John Kenneth Leigh kehrte damals aus Washington zurück, wohin er von seinem Chef zur Beratung gerufen worden war. Während des Krieges war er Verbindungsoffizier zwischen dem englischen und dem amerikanischen Schatzamt gewesen und war in weitgehendem Maße für die finanziellen Vereinbarungen zwischen den beiden Ländern verantwortlich.

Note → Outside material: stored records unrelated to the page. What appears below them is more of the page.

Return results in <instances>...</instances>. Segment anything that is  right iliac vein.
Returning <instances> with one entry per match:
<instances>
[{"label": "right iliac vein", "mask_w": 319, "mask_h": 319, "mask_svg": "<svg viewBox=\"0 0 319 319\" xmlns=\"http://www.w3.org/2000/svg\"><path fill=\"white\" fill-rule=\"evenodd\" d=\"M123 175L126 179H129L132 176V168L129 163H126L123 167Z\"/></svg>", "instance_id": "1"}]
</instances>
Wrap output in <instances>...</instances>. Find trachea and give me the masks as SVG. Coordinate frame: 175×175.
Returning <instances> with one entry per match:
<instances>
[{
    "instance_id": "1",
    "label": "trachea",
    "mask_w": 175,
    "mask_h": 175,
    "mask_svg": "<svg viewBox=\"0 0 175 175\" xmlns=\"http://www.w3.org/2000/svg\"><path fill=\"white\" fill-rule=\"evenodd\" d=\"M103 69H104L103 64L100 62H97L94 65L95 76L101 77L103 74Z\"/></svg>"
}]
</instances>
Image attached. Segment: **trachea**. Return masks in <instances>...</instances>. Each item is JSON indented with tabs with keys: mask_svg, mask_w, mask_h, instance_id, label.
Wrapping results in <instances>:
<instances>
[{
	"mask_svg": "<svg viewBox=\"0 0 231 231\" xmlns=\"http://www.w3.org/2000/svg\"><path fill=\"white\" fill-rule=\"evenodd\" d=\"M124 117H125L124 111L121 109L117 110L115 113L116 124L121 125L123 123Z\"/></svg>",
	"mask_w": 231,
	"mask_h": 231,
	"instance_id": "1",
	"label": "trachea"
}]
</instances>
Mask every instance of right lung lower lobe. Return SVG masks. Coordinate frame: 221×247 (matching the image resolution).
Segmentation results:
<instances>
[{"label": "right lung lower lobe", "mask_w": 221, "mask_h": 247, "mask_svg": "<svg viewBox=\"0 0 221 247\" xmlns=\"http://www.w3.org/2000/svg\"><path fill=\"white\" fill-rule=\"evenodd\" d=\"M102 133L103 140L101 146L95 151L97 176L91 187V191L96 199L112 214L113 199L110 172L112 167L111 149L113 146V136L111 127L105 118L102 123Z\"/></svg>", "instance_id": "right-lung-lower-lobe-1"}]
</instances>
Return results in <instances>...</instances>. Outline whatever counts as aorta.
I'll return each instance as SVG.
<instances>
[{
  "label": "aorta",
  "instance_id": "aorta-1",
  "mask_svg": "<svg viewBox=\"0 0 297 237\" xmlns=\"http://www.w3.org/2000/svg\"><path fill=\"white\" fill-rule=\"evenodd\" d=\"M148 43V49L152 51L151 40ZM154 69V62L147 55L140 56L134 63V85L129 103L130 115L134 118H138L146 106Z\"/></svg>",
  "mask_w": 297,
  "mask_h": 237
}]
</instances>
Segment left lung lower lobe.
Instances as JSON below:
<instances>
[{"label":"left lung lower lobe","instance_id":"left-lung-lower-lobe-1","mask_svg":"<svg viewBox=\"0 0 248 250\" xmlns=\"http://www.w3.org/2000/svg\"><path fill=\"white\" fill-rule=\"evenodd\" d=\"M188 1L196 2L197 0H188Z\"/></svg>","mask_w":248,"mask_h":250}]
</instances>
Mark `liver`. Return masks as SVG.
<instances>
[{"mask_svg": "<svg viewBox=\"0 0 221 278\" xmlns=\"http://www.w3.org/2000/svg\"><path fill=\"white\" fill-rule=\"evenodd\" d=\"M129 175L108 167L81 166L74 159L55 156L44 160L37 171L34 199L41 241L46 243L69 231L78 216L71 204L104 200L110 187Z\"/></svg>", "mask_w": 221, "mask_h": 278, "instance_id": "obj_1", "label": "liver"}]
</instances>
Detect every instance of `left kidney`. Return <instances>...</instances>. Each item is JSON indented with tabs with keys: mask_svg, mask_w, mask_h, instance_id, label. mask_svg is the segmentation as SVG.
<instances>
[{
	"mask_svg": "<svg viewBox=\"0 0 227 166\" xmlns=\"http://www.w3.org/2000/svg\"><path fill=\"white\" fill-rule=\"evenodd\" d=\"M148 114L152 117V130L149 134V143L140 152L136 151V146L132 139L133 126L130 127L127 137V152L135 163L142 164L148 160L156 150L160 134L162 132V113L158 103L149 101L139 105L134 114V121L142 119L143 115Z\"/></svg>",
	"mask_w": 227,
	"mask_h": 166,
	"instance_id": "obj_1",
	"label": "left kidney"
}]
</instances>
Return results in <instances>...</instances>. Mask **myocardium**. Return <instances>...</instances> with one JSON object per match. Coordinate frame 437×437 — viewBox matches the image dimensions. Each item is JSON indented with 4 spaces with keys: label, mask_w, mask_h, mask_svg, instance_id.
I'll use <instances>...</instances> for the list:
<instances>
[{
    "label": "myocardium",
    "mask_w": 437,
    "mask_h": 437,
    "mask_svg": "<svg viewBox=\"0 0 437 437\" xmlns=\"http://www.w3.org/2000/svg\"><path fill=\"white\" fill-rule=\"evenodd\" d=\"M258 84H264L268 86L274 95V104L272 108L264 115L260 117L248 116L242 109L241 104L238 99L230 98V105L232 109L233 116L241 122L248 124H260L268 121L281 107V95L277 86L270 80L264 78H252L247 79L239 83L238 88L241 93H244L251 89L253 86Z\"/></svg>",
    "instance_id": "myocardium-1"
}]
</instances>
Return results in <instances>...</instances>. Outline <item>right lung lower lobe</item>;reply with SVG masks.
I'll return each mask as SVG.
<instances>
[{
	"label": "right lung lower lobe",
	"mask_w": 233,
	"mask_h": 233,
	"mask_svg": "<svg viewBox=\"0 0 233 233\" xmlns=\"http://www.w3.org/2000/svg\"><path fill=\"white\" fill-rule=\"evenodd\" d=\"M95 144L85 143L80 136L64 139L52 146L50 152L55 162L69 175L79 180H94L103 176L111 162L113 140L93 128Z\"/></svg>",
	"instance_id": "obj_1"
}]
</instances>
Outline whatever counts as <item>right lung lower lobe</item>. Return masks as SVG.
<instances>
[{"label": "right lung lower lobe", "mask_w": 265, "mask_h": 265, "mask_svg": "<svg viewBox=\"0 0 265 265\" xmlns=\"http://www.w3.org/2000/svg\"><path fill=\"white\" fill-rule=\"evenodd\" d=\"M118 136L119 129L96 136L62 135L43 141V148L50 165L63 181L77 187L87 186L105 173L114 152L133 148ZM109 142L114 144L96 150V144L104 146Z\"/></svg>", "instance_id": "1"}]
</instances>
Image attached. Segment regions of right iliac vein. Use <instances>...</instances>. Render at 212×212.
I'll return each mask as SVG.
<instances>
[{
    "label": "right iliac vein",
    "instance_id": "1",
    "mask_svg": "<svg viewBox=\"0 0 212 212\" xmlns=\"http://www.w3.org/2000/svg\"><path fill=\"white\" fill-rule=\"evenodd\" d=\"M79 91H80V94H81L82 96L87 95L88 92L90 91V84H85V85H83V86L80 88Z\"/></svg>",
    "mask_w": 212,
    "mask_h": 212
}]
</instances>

Als Amerika in den Krieg eintrat, wurde er dem Heer zugeteilt, und Elfa sah zwölf Monate lang wenig von ihrem Vater. Er pendelte zwischen den beiden Ländern hin und her, und es schien unvermeidlich, daß er einmal verunglücken würde, obwohl er dem Verderben oft genug mit knapper Not entkommen war.
Elfa mußte ein neues Leben beginnen und tat dies mit einem Mut, der über jedes Lob erhaben war. Sie gab das Haus in Edward Square auf, bezog eine Wohnung von drei Räumen im Obergeschoß des Hauses Cubitt Street Nr. 75 und baute ihr Leben neu auf.
Sie hatte Verwandte in den Vereinigten Staaten, aber sie zog es vor, in der Stadt zu bleiben, die ihr durch die Erinnerung an ihren Vater teuer war.
In der kleinen Wohnung erlangte sie allmählich ihr Gleichgewicht wieder. An den Wänden des schönen Wohnzimmers hingen die Drucke und Aquarellbilder; die ihr Vater gesammelt hatte, obgleich er kein eigentlicher Kenner war. Der alte Lehnstuhl, in dem er so gerne saß, hatte seinen Ehrenplatz neben dem Fenster, sein Pfeifenbrett hing über dem Kamin und darunter sein Säbel. Er hatte früher einmal in der amerikanischen Kavallerie gedient.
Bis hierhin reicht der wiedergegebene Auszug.